In conclusion, ghosting may offer a temporary escape from uncomfortable situations, but its long-term consequences far outweigh the momentary relief it provides. By choosing open communication and confronting challenges head-on, we can foster healthier relationships and ultimately create a world where we ghost ghosting.

So, moving forward, we hope that you just say, “no” to ghosting. You are so much better than that!
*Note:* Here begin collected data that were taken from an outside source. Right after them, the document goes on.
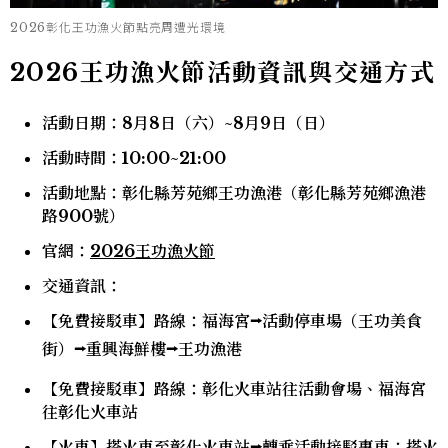
2026彰化王功漁火節點亮周遭光環境
2026王功漁火節活動資訊與交通方式
活動日期：8月8日（六）~8月9日（日）
活動時間：10:00~21:00
活動地點：彰化縣芳苑鄉王功漁港（彰化縣芳苑鄉漁港
路900號）
官網：
2026王功漁火節
交通資訊：
【免費接駁車】路線：福海宮⭢活動停車場（王功美食
街）⭢重興海鮮樓⭢王功漁港
【免費接駁車】路線：彰化火車站往活動會場、福海宮
往彰化火車站
【火車】搭火車至彰化火車站⭢轉乘活動接駁專車；搭火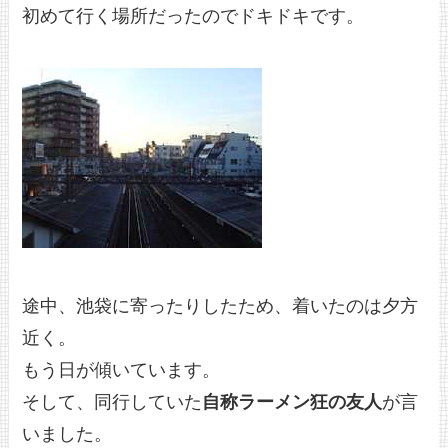
初めて行く場所だったのでドキドキです。
途中、池袋に寄ったりしたため、着いたのは夕方
近く。
もう日が傾いています。
そして、同行していた
自称ラーメン狂の友人
が言
いました。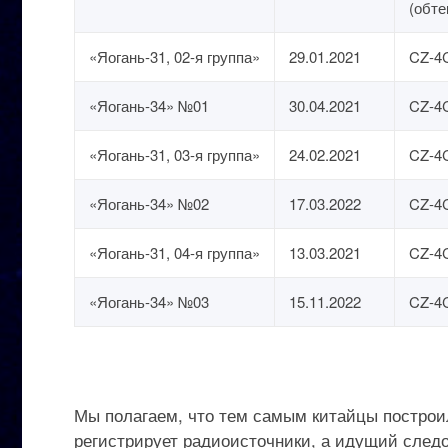
(обте
«Яогань-31, 02-я группа»
29.01.2021
CZ-4C
«Яогань-34» №01
30.04.2021
CZ-4C
«Яогань-31, 03-я группа»
24.02.2021
CZ-4C
«Яогань-34» №02
17.03.2022
CZ-4C
«Яогань-31, 04-я группа»
13.03.2021
CZ-4C
«Яогань-34» №03
15.11.2022
CZ-4C
Мы полагаем, что тем самым китайцы построи
регистрирует радиоисточники, а идущий следо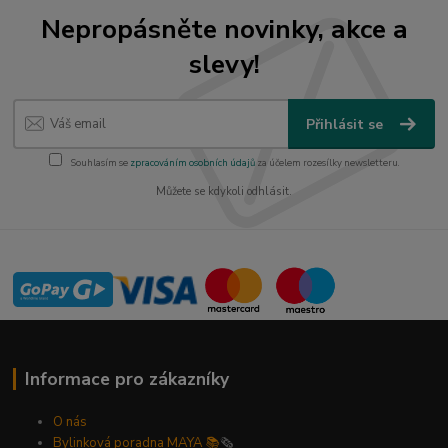
Nepropásněte novinky, akce a
slevy!
Přihlásit se
Souhlasím se
zpracováním osobních údajů
za účelem rozesílky newsletteru.
Můžete se kdykoli odhlásit.
Informace pro zákazníky
O nás
Bylinková poradna MAYA 📚
🗞️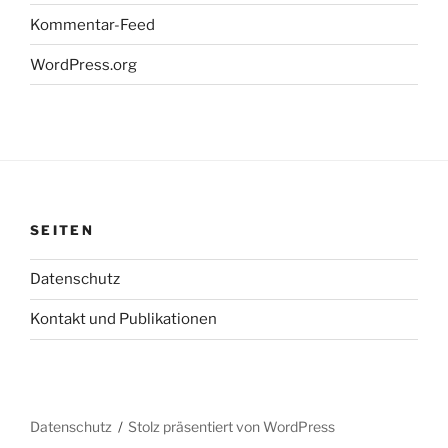
Kommentar-Feed
WordPress.org
SEITEN
Datenschutz
Kontakt und Publikationen
Datenschutz
Stolz präsentiert von WordPress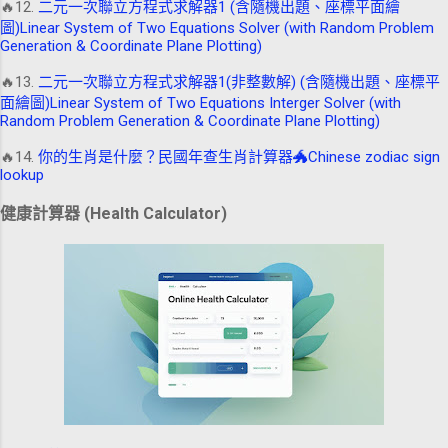
🔥12.
二元一次聯立方程式求解器1 (含隨機出題、座標平面繪
圖)Linear System of Two Equations Solver (with Random Problem
Generation & Coordinate Plane Plotting)
🔥13.
二元一次聯立方程式求解器1(非整數解) (含隨機出題、座標平
面繪圖)Linear System of Two Equations Interger Solver (with
Random Problem Generation & Coordinate Plane Plotting)
🔥14.
你的生肖是什麼？民國年查生肖計算器🐲Chinese zodiac sign
lookup
健康計算器 (Health Calculator)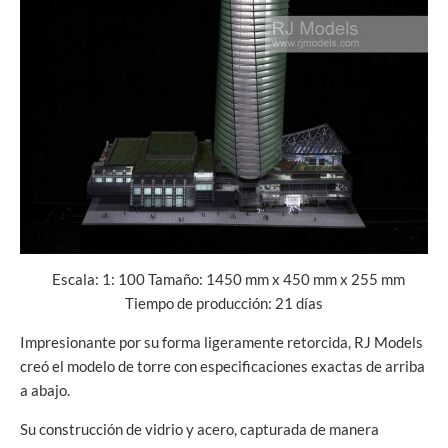
Escala: 1: 100 Tamaño: 1450 mm x 450 mm x 255 mm
Tiempo de producción: 21 días
Impresionante por su forma ligeramente retorcida, RJ Models
creó el modelo de torre con especificaciones exactas de arriba
a abajo.
Su construcción de vidrio y acero, capturada de manera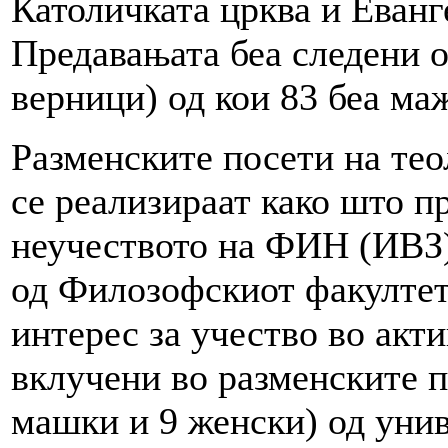
Католичката црква и Еванг
Предавањата беа следени о
верници) од кои 83 беа маж
Разменските посети на те
се реализираат како што п
неучеството на ФИН (ИВЗ)
од Филозофскиот факултет
интерес за учество во акти
вклучени во разменските п
машки и 9 женски) од уни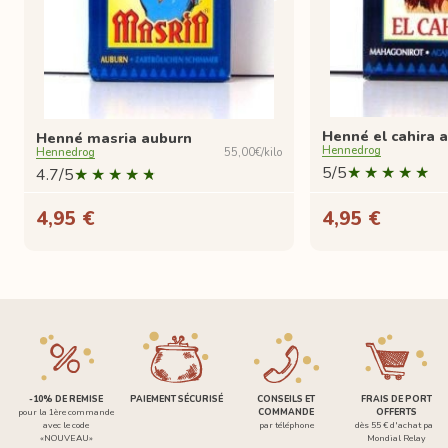
Henné el cahira 
Henné masria auburn
Hennedrog
Hennedrog
55,00€/kilo
5/5
4.7/5
4,95 €
4,95 €
-10% DE REMISE
PAIEMENT SÉCURISÉ
CONSEILS ET
FRAIS DE PORT
pour la 1ère commande
COMMANDE
OFFERTS
avec le code
par téléphone
dès 55 € d'achat par
«NOUVEAU»
Mondial Relay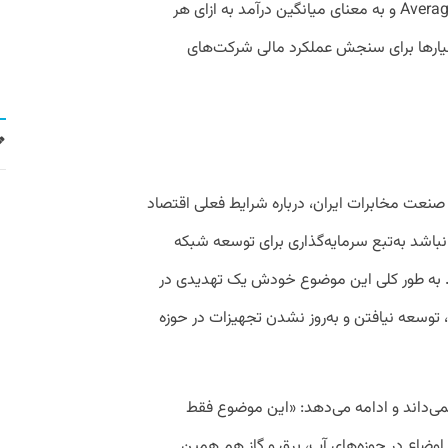
ARPU مخفف عبارت Average Revenue Per User و به معنای میانگین درآمد به ازای هر
یارها برای سنجش عملکرد مالی شرکت‌های
عت مخابرات ایران، درباره شرایط فعلی اقتصاد
 نباشد به‌تبع سرمایه‌گذاری برای توسعه شبکه
د. به‌ طور کلی این موضوع خودش یک تهدیدی در
وسعه نیافتن و به‌روز نشدن تجهیزات در حوزه
این وضعیت را مختص حوزه اقتصاد CT نمی‌داند و ادامه می‌دهد: «این موضوع فقط
 اوضاع در حوزه‌های آب، برق و گاز هم همین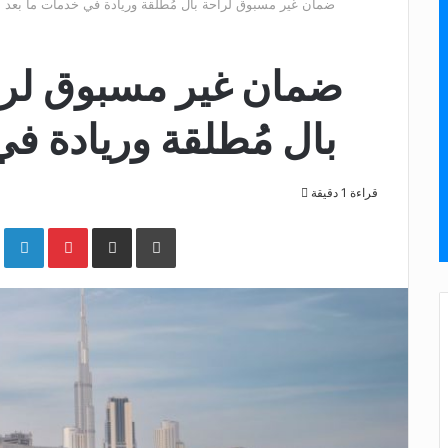
فينفاست VF 8: ضمان غير مسبوق لراحة بال مُطلقة وريادة في خدمات ما بعد ا
بال مُطلقة وريادة في
قراءة 1 دقيقة
طباعة
شارك عبر الإيميل
Pinterest
LinkedIn
Google+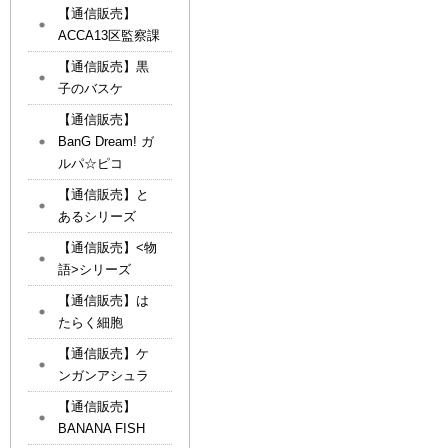
【通信販売】
ACCA13区監察課
【通信販売】黒
子のバスケ
【通信販売】
BanG Dream! ガ
ルパ☆ピコ
【通信販売】と
あるシリーズ
【通信販売】<物
語>シリーズ
【通信販売】は
たらく細胞
【通信販売】ケ
ンガンアシュラ
【通信販売】
BANANA FISH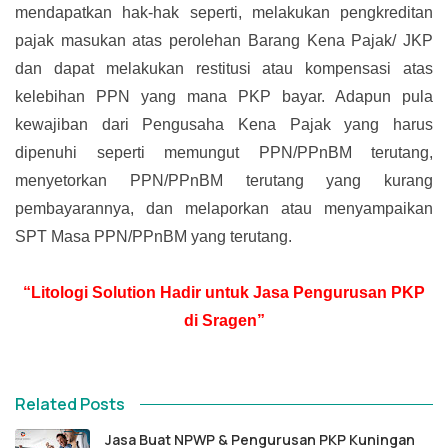
mendapatkan hak-hak seperti, melakukan pengkreditan
pajak masukan atas perolehan Barang Kena Pajak/ JKP
dan dapat melakukan restitusi atau kompensasi atas
kelebihan PPN yang mana PKP bayar. Adapun pula
kewajiban dari Pengusaha Kena Pajak yang harus
dipenuhi seperti memungut PPN/PPnBM terutang,
menyetorkan PPN/PPnBM terutang yang kurang
pembayarannya, dan melaporkan atau menyampaikan
SPT Masa PPN/PPnBM yang terutang.
“Litologi Solution Hadir untuk Jasa Pengurusan PKP
di Sragen”
Related Posts
Jasa Buat NPWP & Pengurusan PKP Kuningan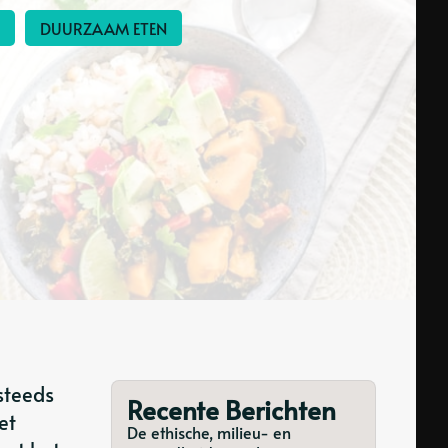
DUURZAAM ETEN
steeds
Recente Berichten
et
De ethische, milieu- en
Always remember the Golden Rule: Treat others the way you want to be treated.


  1. Doug Storey

    Great information on a growing concern. Thank you

  2. Linda Tennies

    Wow. This is is so helpful! I’m one who has constantly been confused by people’s “ghosting”. I am absolutely going to make sure I never become a “ghoster”.

  3. Kurt Lyon

    Ghosting is so mind boggling to me. I am more curious to learn more about the demographic groups of people who do ghost. Is it more specific to a generation, or is it more wide spread and if so what is so persuasive across generations and cultures that cause ghosting to be so wide spread.

    • Mike Condensa

      Great article and insight! Thank you for the wisdom. In my opinion, Ghosting is just flat out rude! People like to take the easy and lazy road. Im so glad we associate with those who have the common sense not to ghost! !

      • Mark Cooper

        Great topic with useful information, clarification and insight on why people ghost.

  4. Mark Cooper

    Great topic with useful information, clarification and insight on why people ghost.

  5. Stephen Moore

    Great information!!!
    Thank you for putting this together!
    In this digital age companies,employers, and people feel “no response ” is acceptable.
    Like you shared, it just shows lack of overall integrity.
    I’m so glad we teach good communication skills and provide tools such as your Dad’s book ” AM I making myself clear”.

  6. Adrienne Stokley

    I guess I was raised in a different era, but I still can’t understand “ghosting” someone. This article definitely helps me understand where people who do it are coming from and have patience and grace for them… While that is the case, I am definitely teaching my kids NOT to ever ghost people!

    • Ajit

      Superb write-up – thank you! Ghosting is a relatively new phenomenon, I have finally learnt to accept it gracefully!

  7. John Lingnofski

    Well done, David and Jaimee. Once again, you have helped normalize a challenge we all face.

  8. Suzie Jardine

    Thank you for this blog write up! So on target for a problem that we’ve all experienced.